Rather than merely replace its obsolete control systems, Kraft Heinz decided to modernize the architecture and incorporate new technologies that would help to optimize production capacity and reduce quality variability.

Sitting along the Snake River, which divides Oregon and Idaho, the plant was determined to increase yield, while reducing variation and scrap.

“Most potato processing plants have at least one co-product, lower-volume production line, usually for formed fried products,” said Branson. “Co-product lines allow a plant to obtain higher yields of the raw crop.”

The Ontario plant, which runs 24/7 for between 270 and 310 days each year, has seven production lines, two of which are dedicated to French fry cuts. About 450 hourly employees work production across four shifts. More than a billion pounds of potatoes are used for 150 SKUs producing about 700 million pounds of product.

“Potato processing is a series of processes, some are batching in nature, but many are continuous process control,” explained Branson.

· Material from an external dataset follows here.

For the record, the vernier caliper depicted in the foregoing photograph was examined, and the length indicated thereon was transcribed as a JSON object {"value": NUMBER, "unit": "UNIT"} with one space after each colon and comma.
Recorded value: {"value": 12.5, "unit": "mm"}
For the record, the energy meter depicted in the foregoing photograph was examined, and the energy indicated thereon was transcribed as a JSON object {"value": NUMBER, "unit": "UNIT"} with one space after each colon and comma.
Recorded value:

At the Ore-Ida plant, the entire process, from unloading potatoes at the dock to packaged/cased product heading for cold storage palletizing and logistics takes about 65 minutes.

Rolling up the sleeves

To address Ore-Ida’s unique needs, the Rockwell Automation team identified an innovative solution to identify process improvements and maximize production using data analytics. The idea was to increase throughput enough for the return on investment (ROI) to cover the cost of the upgrade.

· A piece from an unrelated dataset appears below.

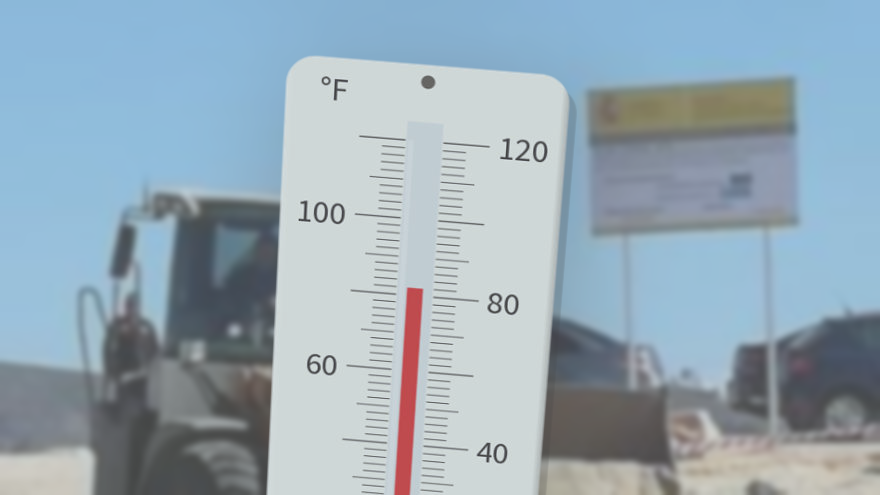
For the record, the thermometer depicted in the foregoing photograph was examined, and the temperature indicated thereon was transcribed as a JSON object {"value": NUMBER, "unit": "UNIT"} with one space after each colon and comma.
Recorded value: {"value": 82, "unit": "°F"}
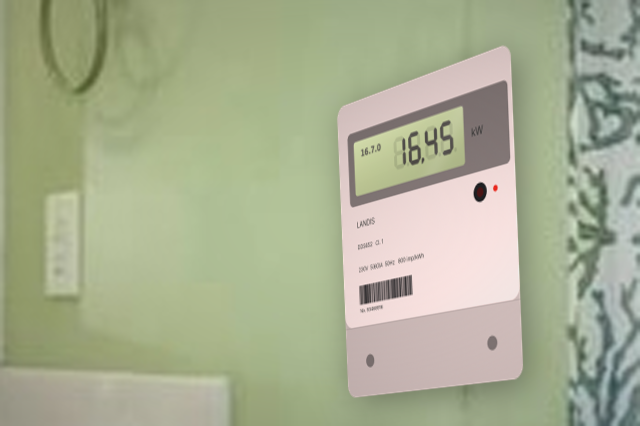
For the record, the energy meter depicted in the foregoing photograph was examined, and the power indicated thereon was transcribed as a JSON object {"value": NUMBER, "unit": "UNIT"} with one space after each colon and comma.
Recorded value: {"value": 16.45, "unit": "kW"}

“Our primary goal was to increase production year over year by 5%,” said Branson. “We chose the highest-production-volume fry line to meet the project ROI and ensure project justification.”

Rockwell Automation conducted a front-end engineering design (FEED) study to define the scope and ROI for the control system and network infrastructure modernization, as well as model predictive control (MPC) implementation. Rockwell Software Pavilion8 MPC software was used, and it now assesses current and predicted operational data, compares it to the desired result and optimizes process control, explained Branson. “Because it knows what’s coming at it, MPC can predict where it will need to drive the target,” he said. “It knows all of the constraints in our processes—frying, freezing, packaging. MPC looks at the constraints and determines if it can increase throughput.”

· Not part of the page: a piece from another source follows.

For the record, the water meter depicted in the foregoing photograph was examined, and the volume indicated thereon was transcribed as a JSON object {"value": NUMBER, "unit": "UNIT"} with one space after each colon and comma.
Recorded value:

MPC is a software package that sits on top of the control system, whether it’s PLCs or DCS, and utilizes cross-feedback from the process. Lab data also can be fed into virtual online analyzers. The software can change the setpoints, which frees up the operators to do other things.

Over the course of the project, because executive and corporate management changed three times due to acquisitions, the objectives of increasing capacity, reducing quality variability, improving the use of people and equipment, and modernizing controls and networking were reevaluated each time.

“We committed to a 2.5-year payback based on an estimated production increase year over year for both the controls upgrade and MPC solution,” said Branson. “We first went after the capital in early 2014 and didn’t implement until 2015.”

Paying for itself

The Ore-Ida plant is tracking toward an annual cost savings of 11%, Branson explained. “We’re thinking our payback will be less than 2 years, and our throughput increase will be 10.4%, more than double the project goal of 5%,” he said. “The ROI provided the opportunity to upgrade the aging control system and modernize plant automation.”

Ore-Ida did suffer some setbacks and delays in the project. “Make sure you are keeping the equipment in a state of working order,” emphasized Branson. “Preparing systems and equipment is crucial. Repair equipment ASAP. Education about the project to the broader management team and operators is key to ensuring early adoption. Factory management and maintenance also must be committed to maintaining full equipment functionality.”

Ore-Ida experiences a lot of operator turnover, and there is no MPC implementation team on-site. “We have to spend a lot of one-on-one time with the operators and develop specific training,” said Branson. “But, because we have been successful, we are now allocating funding to modify two additional production lines.”